» **TEXT PROVIDED**
******


==AU Delegations==

- Algeria
- Angola
- Benin
- Botswana
- Burkina Faso
- Burundi
- Cameroon
- Cape Verde
- Central African Republic
- Chad
- Comoros
- Dem. Rep. of the Congo
- Rep. of the Congo
- Côte d'Ivoire
- Djibouti
- Egypt
- Equatorial Guinea
- Eritrea
- Ethiopia
- Gabon
- Gambia
- Ghana
- Guinea
- Guinea-Bissau
- Kenya
- Lesotho
- Liberia
- Libya
- Madagascar
- Malawi
- Mali
- Mauritania
- Mauritius
- Mozambique
- Namibia
- Niger
- Nigeria
- Rwanda
- Sahrawi Arab Dem. Rep.
- São Tomé and Príncipe
- Senegal
- Seychelles
- Sierra Leone
- Somalia
- South Africa
- Sudan
- Swaziland
- Tanzania
- Togo
- Tunisia
- Uganda
- United Arab Emirates
- Zambia
- Zimbabwe

===Observers===
At the invitation of the African Citizens and Diaspora Organization Directorate of the African Union Commission (CIDO), the following organizations had observer status for the 19th Ordinary Session of the Executive Council and the 17th Ordinary Session of the Assembly of the African Union:

- Save the Children International
- Centre for the Study of Violence and Reconciliation
- Youth Partnership for Peace and Development
- Friedrich Ebert Stiftung (FES)
- Tanzania Teachers’ Union (TTU)
- KwaZulu Natal Refugee Council
- Strategic Initiative for Women in the Horn of Africa (SIHA Network)
- First Steps Network (FSN)
- Union des personnes handicapées du Burundi (UPHB)
- Femmes Africa Solidarité (FAS)
- Water Aid (WABF)
- Development Network of Indigenous voluntary Associations (DENIVA)

******

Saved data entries
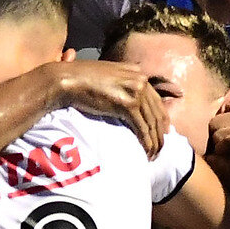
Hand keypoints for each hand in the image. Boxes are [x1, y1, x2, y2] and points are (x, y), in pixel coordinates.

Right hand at [45, 60, 167, 157]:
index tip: (161, 135)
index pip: (156, 100)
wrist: (68, 80)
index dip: (161, 120)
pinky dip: (146, 142)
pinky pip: (142, 128)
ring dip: (154, 142)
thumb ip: (120, 84)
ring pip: (152, 122)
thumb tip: (125, 103)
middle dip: (160, 134)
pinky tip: (146, 152)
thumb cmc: (80, 79)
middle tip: (159, 151)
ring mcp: (135, 91)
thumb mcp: (107, 77)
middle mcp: (140, 80)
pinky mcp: (127, 104)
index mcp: (136, 72)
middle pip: (158, 112)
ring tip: (152, 156)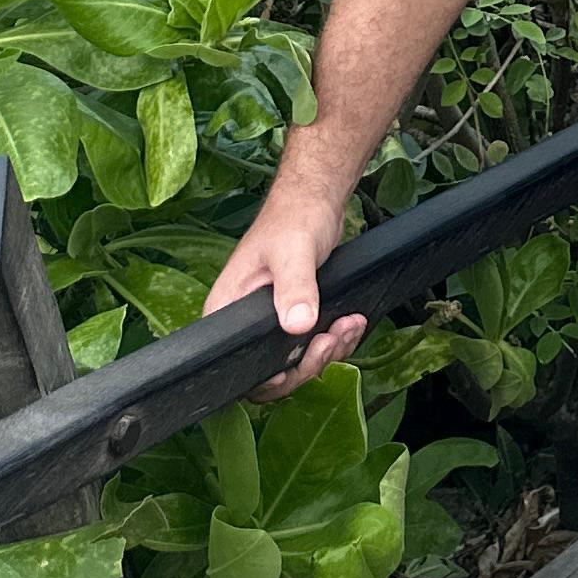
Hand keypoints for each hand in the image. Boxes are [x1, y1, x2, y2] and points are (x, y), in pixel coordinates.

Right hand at [202, 178, 363, 394]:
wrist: (316, 200)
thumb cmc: (294, 217)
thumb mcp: (293, 251)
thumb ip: (295, 287)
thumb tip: (298, 325)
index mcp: (226, 311)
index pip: (238, 366)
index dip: (270, 377)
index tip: (301, 358)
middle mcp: (244, 324)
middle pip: (271, 372)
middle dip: (309, 362)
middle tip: (333, 338)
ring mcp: (271, 322)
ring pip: (296, 362)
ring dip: (329, 350)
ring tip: (349, 325)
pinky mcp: (294, 318)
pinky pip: (312, 346)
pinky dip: (336, 340)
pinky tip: (351, 322)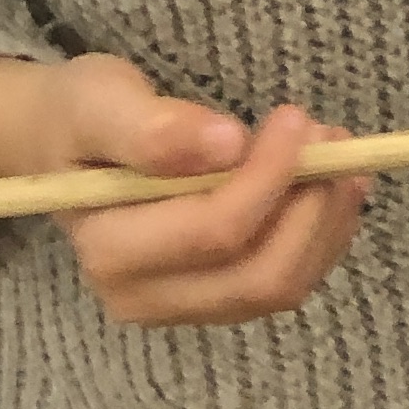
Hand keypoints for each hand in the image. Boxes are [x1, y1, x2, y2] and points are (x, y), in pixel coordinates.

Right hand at [0, 49, 370, 327]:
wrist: (69, 145)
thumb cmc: (81, 118)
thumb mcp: (99, 102)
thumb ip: (152, 127)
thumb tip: (225, 144)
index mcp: (109, 252)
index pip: (213, 233)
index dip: (268, 178)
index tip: (296, 118)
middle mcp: (143, 297)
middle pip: (257, 276)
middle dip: (310, 206)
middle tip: (330, 135)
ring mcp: (184, 307)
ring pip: (282, 286)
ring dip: (325, 221)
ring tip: (339, 152)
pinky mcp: (217, 298)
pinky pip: (287, 281)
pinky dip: (323, 234)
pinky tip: (331, 185)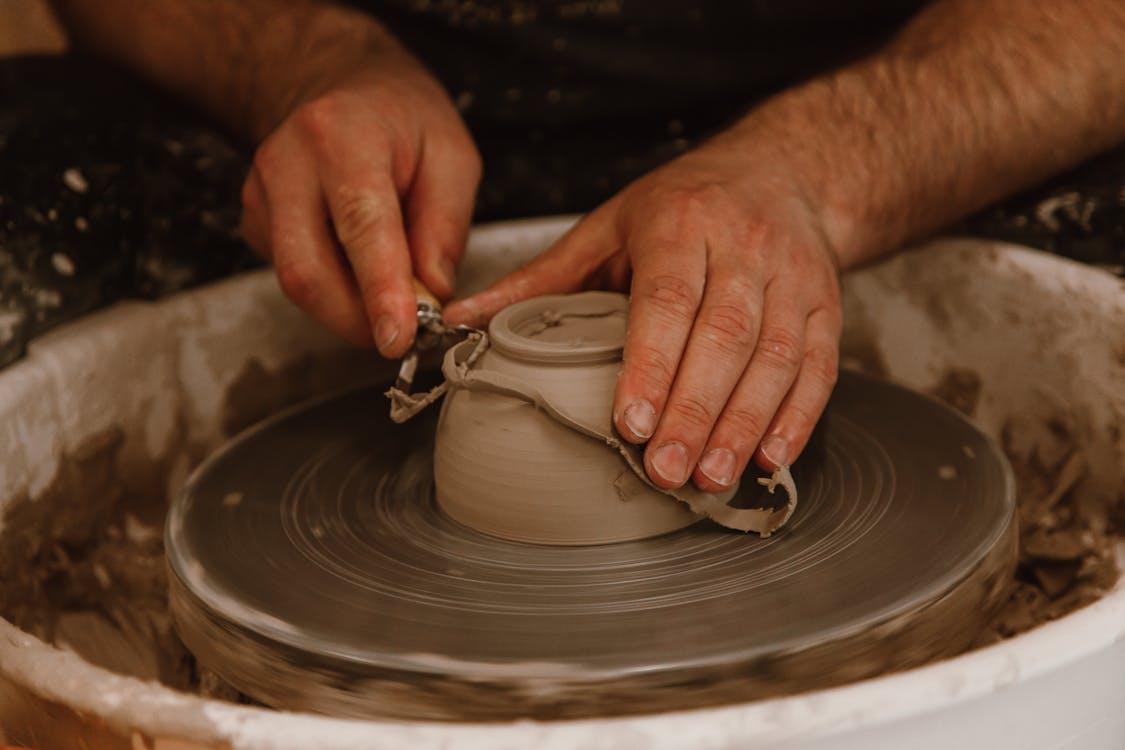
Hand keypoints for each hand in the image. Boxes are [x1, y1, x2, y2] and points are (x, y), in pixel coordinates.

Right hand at [240, 50, 480, 356]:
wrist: (343, 89)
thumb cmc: (402, 119)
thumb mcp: (452, 156)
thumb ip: (446, 227)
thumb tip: (432, 294)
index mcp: (342, 136)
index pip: (360, 226)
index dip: (379, 292)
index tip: (398, 339)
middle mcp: (288, 163)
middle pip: (309, 271)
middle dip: (358, 320)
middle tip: (403, 334)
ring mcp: (261, 193)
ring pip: (297, 282)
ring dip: (348, 309)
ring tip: (390, 295)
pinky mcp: (255, 221)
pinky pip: (293, 276)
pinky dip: (333, 291)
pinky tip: (360, 271)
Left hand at [444, 136, 841, 490]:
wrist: (782, 171)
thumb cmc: (684, 204)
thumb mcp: (607, 226)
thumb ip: (541, 279)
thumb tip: (463, 320)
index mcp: (680, 223)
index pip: (666, 300)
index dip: (651, 365)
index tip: (630, 422)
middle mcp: (743, 246)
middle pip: (724, 335)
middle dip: (695, 410)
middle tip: (666, 469)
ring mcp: (792, 276)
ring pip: (776, 356)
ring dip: (744, 424)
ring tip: (712, 476)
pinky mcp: (826, 303)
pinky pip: (819, 365)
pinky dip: (797, 417)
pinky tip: (769, 457)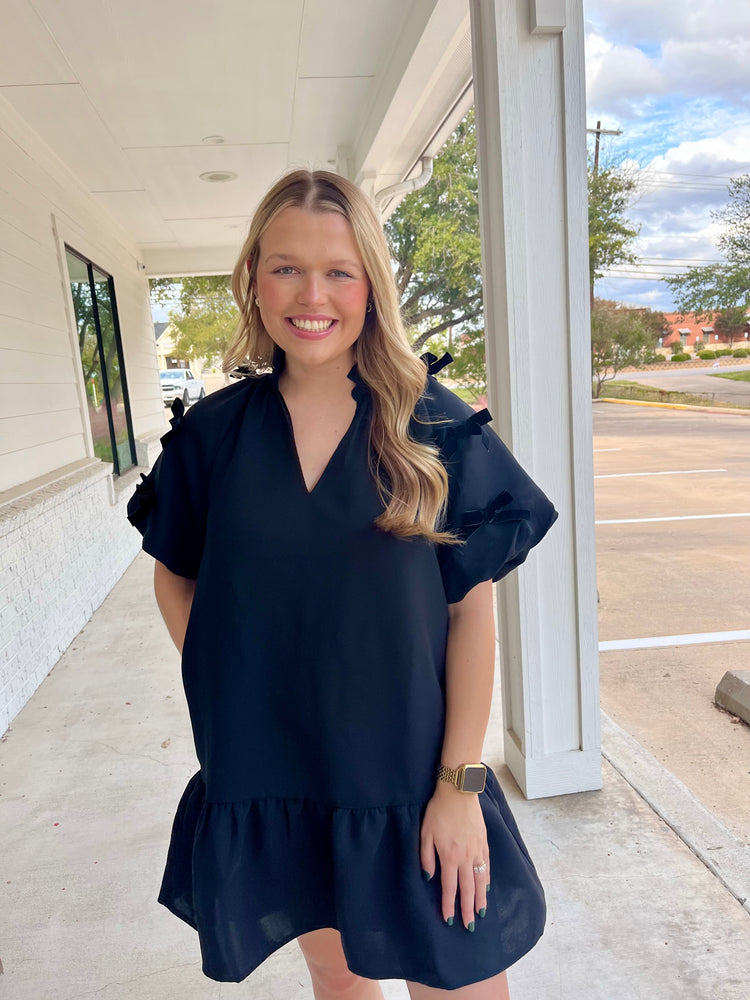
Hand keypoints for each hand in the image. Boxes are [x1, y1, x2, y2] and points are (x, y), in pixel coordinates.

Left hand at [420, 782, 490, 929]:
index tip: (449, 920)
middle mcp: (466, 857)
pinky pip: (486, 865)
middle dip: (467, 909)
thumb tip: (428, 878)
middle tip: (469, 926)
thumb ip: (426, 857)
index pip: (450, 888)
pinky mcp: (484, 842)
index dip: (449, 905)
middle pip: (468, 889)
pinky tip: (486, 887)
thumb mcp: (425, 833)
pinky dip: (487, 879)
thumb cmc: (438, 811)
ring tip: (481, 913)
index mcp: (449, 856)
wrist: (459, 791)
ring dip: (480, 898)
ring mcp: (477, 850)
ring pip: (480, 880)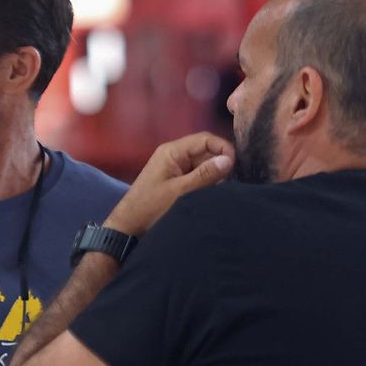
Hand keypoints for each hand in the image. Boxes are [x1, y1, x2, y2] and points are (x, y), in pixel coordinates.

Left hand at [103, 132, 233, 236]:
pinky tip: (213, 195)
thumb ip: (205, 175)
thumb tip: (228, 160)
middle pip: (205, 152)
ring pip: (203, 166)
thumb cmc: (150, 207)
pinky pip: (197, 177)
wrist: (129, 227)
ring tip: (223, 190)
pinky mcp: (176, 182)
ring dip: (214, 176)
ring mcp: (175, 169)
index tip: (235, 165)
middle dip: (220, 164)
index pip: (204, 139)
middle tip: (231, 182)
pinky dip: (207, 184)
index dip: (222, 148)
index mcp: (172, 151)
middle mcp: (175, 156)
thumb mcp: (180, 191)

******

» **WHAT TO WORK ON**
**1.** Reproduce the part of the text on AU delegations and observers from "- Tanzania Teachers’" up to and including "Africa Solidarité (FAS)".
**2.** Write what follows the text on AU delegations and observers, starting right after the last organization it names.

» **TASK-BY-TASK RESULTS**
**1.**
- Tanzania Teachers’ Union (TTU)
- KwaZulu Natal Refugee Council
- Strategic Initiative for Women in the Horn of Africa (SIHA Network)
- First Steps Network (FSN)
- Union des personnes handicapées du Burundi (UPHB)
- Femmes Africa Solidarité (FAS)

**2.**
- Zimbabwe Youth Organizations Network
- Consortium for Refugees and Migrants in South Africa (CoRMSA)
- African Council of Religious Leaders
- IPAS, Africa
- The General Forum for Arab-African Non-Governmental Organization
- Oxfam International

==22nd Ordinary Session of the Permanent Representatives Committee (PRC)==
Held under the theme: "Accelerating Youth Empowerment for Sustainable Development", the Ordinary Session of the Summit of the African Union began Thursday June 23, 2011, with the 22nd Ordinary Session of the Permanent Representatives Committee (PRC). The Ambassadors of the AU Member States met 23–24 June 2011 at their 22nd Ordinary Session. There they shared views on the report of the PRC sub-committees, budgetary and financial matters on the draft budget for 2012, and on the status of implementation of the new AU staff regulations and rules.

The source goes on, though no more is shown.